A privately owned property company, Markland Holdings, has paid £9.5 million (€12m) for a Dublin office block in a deal which underlines the strength of the investment market in the city centre.
Gandon House, the five-storey second generation building on Amiens Street is across the road from the IFSC and is currently producing an annual rent of £457,106 (€580,405), giving an initial yield of 4.4% after normal acquisition costs and an equivalent yield of around 8 per cent.
A rent review of the third and fourth floors is outstanding at the moment and is expected to bring the yield up to over 6 per cent. The rent on a third floor will be reviewed next year.
Some 97 per cent of the 38,254 sq ft block is let under long leases to the Office of Public Works and occupied by the Department of Social Welfare. The leases date from the late 1970s and have between 11 and 13 years to run. Part of the second floor is let under a separate lease to OOCL, a freight transport company.

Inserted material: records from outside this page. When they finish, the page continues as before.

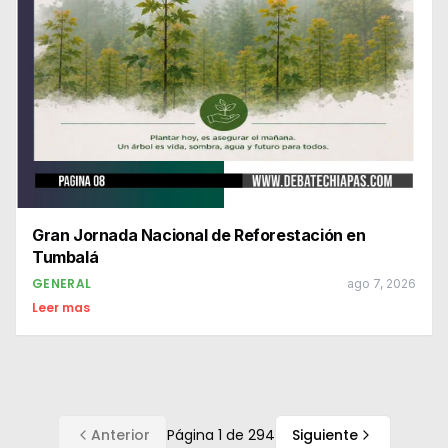
Gran Jornada Nacional de Reforestación en
Tumbalá
GENERAL
ago 7, 2026
Leer mas
Anterior
Página
1
de
294
Siguiente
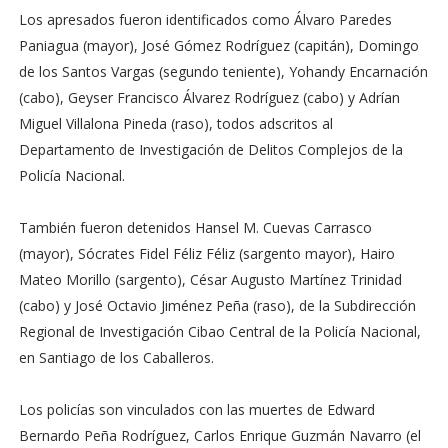
Los apresados fueron identificados como Álvaro Paredes
Paniagua (mayor), José Gómez Rodríguez (capitán), Domingo
de los Santos Vargas (segundo teniente), Yohandy Encarnación
(cabo), Geyser Francisco Álvarez Rodríguez (cabo) y Adrían
Miguel Villalona Pineda (raso), todos adscritos al
Departamento de Investigación de Delitos Complejos de la
Policía Nacional.
También fueron detenidos Hansel M. Cuevas Carrasco
(mayor), Sócrates Fidel Féliz Féliz (sargento mayor), Hairo
Mateo Morillo (sargento), César Augusto Martínez Trinidad
(cabo) y José Octavio Jiménez Peña (raso), de la Subdirección
Regional de Investigación Cibao Central de la Policía Nacional,
en Santiago de los Caballeros.
Los policías son vinculados con las muertes de Edward
Bernardo Peña Rodríguez, Carlos Enrique Guzmán Navarro (el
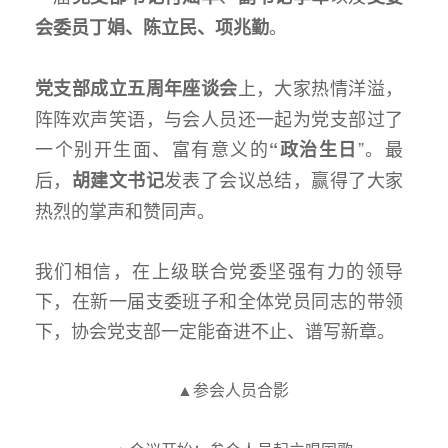
。
会委员
丁娟、陈立民、项兆勤
上，大家热情洋溢，
党支部成立五周年座谈会
阵阵欢声笑语，与会人员还一起为党支部过了
一个别开生面、富有意义的
”。最
“政治生日
后，
发表了会议总结，赢得了大家
胡建文书记
热烈的掌声和赞同声。
我们相信，在上级联合党委坚强有力的领导
下，在新一届支委班子和全体党员同志的带领
下，协会党支部一定能奋进不止、谱写新章。
▲参会人员合影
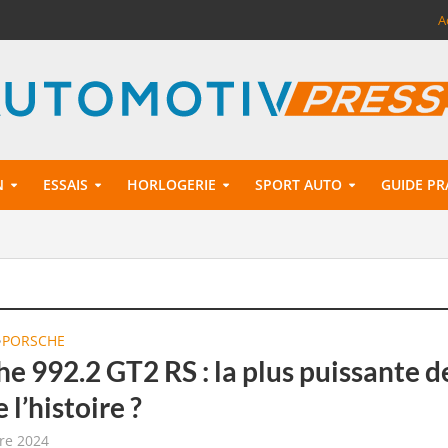
A
N
ESSAIS
HORLOGERIE
SPORT AUTO
GUIDE PR
PORSCHE
•
e 992.2 GT2 RS : la plus puissante d
 l’histoire ?
re 2024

The building has been upgraded in recent years and includes two 13-person lifts, air-conditioning and parking for 30 cars. It is just across Amiens Street from the IFSC blocks occupied by McCann Fitzgerald and Arthur Andersen and close to Connolly mainline rail and DART stations.
"The strong price achieved for this building underlines the continuing demand for office buildings with good covenants in the city centre," according to John Moran, of Jones Lang LaSalle, who handled the sale on behalf of the Construction Federation Operatives Pension Scheme.
Aidan Scully, managing director of Markland, said the building offered tremendous potential for growth with the passing rents of around £11 (€14) per sq ft, well below the £40 (€51) within the IFSC. He said Gandon House had redevelopment potential in the long term.
Palmer McCormack acted for Markland.